No tribunal, tudo parecia um teatro absurdo. O juiz olhava para nós como se fôssemos crianças birrentas. O Pedro acusou-me de manipular a Leonor contra ele; eu acusei-o de ser ausente e irresponsável. No fim, o juiz decidiu guarda partilhada e uma pensão de alimentos inferior ao que eu tinha pedido.

Saí do tribunal de cabeça baixa. Senti-me derrotada e vazia. A Leonor ficou mais calada ainda; desenhava famílias partidas nos cadernos da escola e perguntava se algum dia íamos voltar a ser como antes.

O tempo passou devagar. As trocas da Leonor à porta da escola eram frias e constrangedoras.
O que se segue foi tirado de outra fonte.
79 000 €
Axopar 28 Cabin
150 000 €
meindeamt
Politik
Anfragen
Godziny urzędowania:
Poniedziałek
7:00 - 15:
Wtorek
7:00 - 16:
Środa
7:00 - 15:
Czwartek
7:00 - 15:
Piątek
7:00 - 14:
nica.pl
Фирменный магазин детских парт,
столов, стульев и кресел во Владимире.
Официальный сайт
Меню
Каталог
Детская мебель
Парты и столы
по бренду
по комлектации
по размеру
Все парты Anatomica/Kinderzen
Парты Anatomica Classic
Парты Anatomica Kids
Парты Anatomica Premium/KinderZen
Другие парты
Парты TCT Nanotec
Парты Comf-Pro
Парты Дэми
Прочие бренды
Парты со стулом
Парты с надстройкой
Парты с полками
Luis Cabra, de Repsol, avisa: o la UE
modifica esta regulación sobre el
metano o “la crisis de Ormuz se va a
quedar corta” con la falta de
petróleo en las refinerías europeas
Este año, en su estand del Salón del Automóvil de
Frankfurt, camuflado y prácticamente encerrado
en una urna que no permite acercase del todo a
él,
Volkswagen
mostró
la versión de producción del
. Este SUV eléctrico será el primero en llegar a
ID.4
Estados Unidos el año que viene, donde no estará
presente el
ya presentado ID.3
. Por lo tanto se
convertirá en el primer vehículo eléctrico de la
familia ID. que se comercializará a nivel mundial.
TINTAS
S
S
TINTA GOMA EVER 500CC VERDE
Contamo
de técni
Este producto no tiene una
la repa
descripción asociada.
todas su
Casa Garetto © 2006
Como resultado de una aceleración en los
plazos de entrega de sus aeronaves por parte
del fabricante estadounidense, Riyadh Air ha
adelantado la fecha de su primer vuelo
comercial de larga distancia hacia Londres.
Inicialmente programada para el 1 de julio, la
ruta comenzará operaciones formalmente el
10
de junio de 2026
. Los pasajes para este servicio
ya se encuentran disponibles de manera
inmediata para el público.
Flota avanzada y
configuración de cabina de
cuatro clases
Os meus pais criticavam-me por não lutar mais; os sogros diziam à Leonor que eu era má por não deixar o pai vê-la mais vezes. Senti-me encurralada entre dois mundos hostis.

Um dia, ao buscar a Leonor à escola, ela recusou-se a vir comigo:

— Quero ficar com o pai hoje! — gritou ela, agarrada à mochila.

Senti uma dor aguda no peito. Tive vontade de gritar também, mas ajoelhei-me ao lado dela:

— Filha, eu amo-te muito. O pai também te ama. Mas hoje é dia de vires comigo…

Ela olhou-me com raiva e tristeza ao mesmo tempo. Senti-me impotente.

À noite liguei ao Pedro:

— Isto não pode continuar assim! A Leonor está a sofrer!

Ele suspirou do outro lado da linha:

— Eu sei… Mas tu também não ajudas.

Ficámos em silêncio durante longos segundos.

Aos poucos percebi que nenhum de nós ia ganhar esta guerra. Que estávamos ambos perdidos e magoados, e que quem mais sofria era aquela menina inocente no meio dos nossos rancores.

Comecei a ir à psicóloga, sozinha primeiro e depois com a Leonor. Aprendi a aceitar as minhas falhas e medos; aprendi a pedir desculpa à minha filha quando perdia a paciência; aprendi a falar com o Pedro sem gritar — nem sempre conseguia, mas tentava.

Um dia sentei-me com ele num café perto da escola:

— Pedro… Eu sei que já nos magoámos muito um ao outro. Mas temos de fazer isto pela Leonor. Ela precisa de paz.

Ele olhou para mim com olhos cansados:

— Eu também quero isso… Só não sei como.

Respirámos fundo juntos. Pela primeira vez em muito tempo senti esperança.

Hoje ainda há dias difíceis. Ainda discutimos sobre horários e despesas; ainda sinto saudades da família que sonhei ter. Mas vejo a Leonor sorrir mais vezes; vejo-a desenhar casas com dois quartos e dois sorrisos diferentes.

Pergunto-me muitas vezes: será possível reconstruir uma família depois de tanta dor? Será possível perdoar e seguir em frente sem esquecer quem fomos?

E vocês? Já passaram por algo assim? Como conseguiram encontrar paz depois da tempestade?